# Rodent room



## SamOfChaos (Nov 29, 2015)

Here are my cages so far, when i have more time on my hands i'll make 4 more of the bin-cages and get a normal cage ready again for the spinys, they are the only ones that are knawing on the bins. :evil:


----------



## PPVallhunds (Jul 26, 2010)

oh yes spiny's love to chew!
we've always kept them in glass or metal tanks/units at work.


----------



## MouseMaid (Apr 7, 2015)

Looking good. I keep thinking about making some bin cages, but then I worry that I'm not going to do it right and have them break out (not a great thing when you have a terrier in the house!)


----------



## SamOfChaos (Nov 29, 2015)

Well i have the bin cages for 3 years now - no escape. But the spinys were actually able to get out of a glass tank once. Mostly because of an not fitting waterbottle in the lid, end of the story: I got 2 of the males, my cat got the other 2 :/.
Mycat is also the reason why i dont like wire-cages. She actually droped a wire-cage to the ground before (again the spiny males, this time i got all). Seems like she is pulling with her claws on the wire.


----------



## MouseMaid (Apr 7, 2015)

Oh no  At least you managed to save two though.

Wire cages are pretty safe around here, firstly because my mice (aside from my pet/house trio) will be living in the shed, hence not unattended with any of the dogs, but also because my terrier is trained not to touch cages - but as far as she's concerned, anything on the ground is fair game! I've heard of cats doing that with wire cages. When I was a kid my sister's cat managed to get into a tank, it had a sliding lid and the cat pulled out the pin and slid it open - mind that's going back a *long* time lol.

I've seen loads of people using bin cages, I just worry that I might not do a very good job of attaching the meshing - I'm guessing they would chew through cable ties?


----------



## micurious (Nov 7, 2015)

Ugh, my cat pulled a hamster straight through the wire of our wire cage when I was a kid. Broke its back and skinned its legs.  Never used a wire cage again, lesson learned!


----------



## SamOfChaos (Nov 29, 2015)

Ow, the poor hamster. I attached the mash with wire. Was the safest option i had, since i didn't dare to screw the plastik.
Here you can sew the wire.


----------



## MouseMaid (Apr 7, 2015)

Oh yes, I see. That makes sense. I'll give it a go. Thanks!


----------



## SamOfChaos (Nov 29, 2015)

Well I were at IKEA today and got a few more Boxes. Then I spent 5 hours remodeling the room, cleaning the cages and cleaning my house...

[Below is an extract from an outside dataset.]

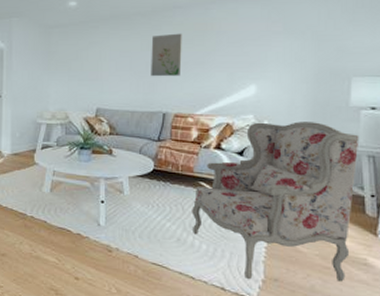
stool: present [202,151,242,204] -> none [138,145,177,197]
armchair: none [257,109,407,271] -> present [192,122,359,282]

I'll have 2 big boxes now (will get a second one from my Mother, she doesen't need it anymore) for housing young females till I know wich ones to keep for breeding. 10 breeding boxes for hamsters and fancys, 4 little boxes for bucks, if all Breeding boxes are full. The 2 glas tanks are spares for emergencys.


----------



## SamOfChaos (Nov 29, 2015)

And the Spinys have gotten their cage back


----------



## SamOfChaos (Nov 29, 2015)

The Spinys got more to play with and had 2 litters, 2 pups are a little older and 3 are about a few days old


----------